Once you find the line containing "thumb tip: (230, 127)" in the data below, copy it and each following line exactly, up to and including the line containing "pinky tip: (238, 305)", and nothing else.

## Data for processing
--- START ---
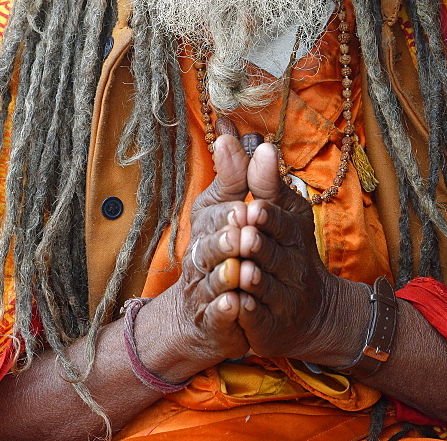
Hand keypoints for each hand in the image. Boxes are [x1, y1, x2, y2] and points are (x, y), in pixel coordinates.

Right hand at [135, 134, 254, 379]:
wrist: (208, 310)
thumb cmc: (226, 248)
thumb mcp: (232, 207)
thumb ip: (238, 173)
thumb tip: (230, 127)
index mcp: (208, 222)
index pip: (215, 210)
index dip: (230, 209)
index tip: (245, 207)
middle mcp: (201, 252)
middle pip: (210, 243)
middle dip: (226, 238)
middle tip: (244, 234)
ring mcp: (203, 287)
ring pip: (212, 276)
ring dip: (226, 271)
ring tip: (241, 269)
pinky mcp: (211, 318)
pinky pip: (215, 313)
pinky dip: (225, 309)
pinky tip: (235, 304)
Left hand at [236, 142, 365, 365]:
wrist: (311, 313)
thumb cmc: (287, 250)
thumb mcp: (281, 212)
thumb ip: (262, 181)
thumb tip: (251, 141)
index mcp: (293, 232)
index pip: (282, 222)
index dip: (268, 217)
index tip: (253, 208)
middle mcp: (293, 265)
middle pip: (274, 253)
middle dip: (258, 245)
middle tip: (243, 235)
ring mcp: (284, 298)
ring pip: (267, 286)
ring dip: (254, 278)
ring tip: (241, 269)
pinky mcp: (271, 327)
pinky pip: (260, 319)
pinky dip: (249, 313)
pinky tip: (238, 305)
--- END ---
--- START ---
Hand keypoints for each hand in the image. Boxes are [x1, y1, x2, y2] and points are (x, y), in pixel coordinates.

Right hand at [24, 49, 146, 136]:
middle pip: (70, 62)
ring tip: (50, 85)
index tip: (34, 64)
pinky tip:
--- END ---
## Task output
thumb tip: (230, 127)
index mcp: (208, 222)
index pip: (215, 210)
index dip: (230, 209)
index tip: (245, 207)
middle mcp: (201, 252)
middle pip: (210, 243)
middle dip: (226, 238)
middle tip: (244, 234)
ring mcp: (203, 287)
ring pip: (212, 276)
ring dip: (226, 271)
ring tip: (241, 269)
pinky mcp: (211, 318)
pinky pip: (215, 313)
pinky dip: (225, 309)
pinky tip: (235, 304)
Left hand at [236, 142, 365, 365]:
wrist: (311, 313)
thumb cmc: (287, 250)
thumb mcp: (281, 212)
thumb ip: (262, 181)
thumb tip: (251, 141)
index mcp: (293, 232)
index pip: (282, 222)
index dip: (268, 217)
index tip: (253, 208)
middle mcp: (293, 265)
middle pip: (274, 253)
middle dip: (258, 245)
middle tip: (243, 235)
ring mcp: (284, 298)
ring pip: (267, 286)
ring dip: (254, 278)
ring tip: (241, 269)
pinky mcp: (271, 327)
pinky pip: (260, 319)
pinky dip: (249, 313)
pinky tip: (238, 305)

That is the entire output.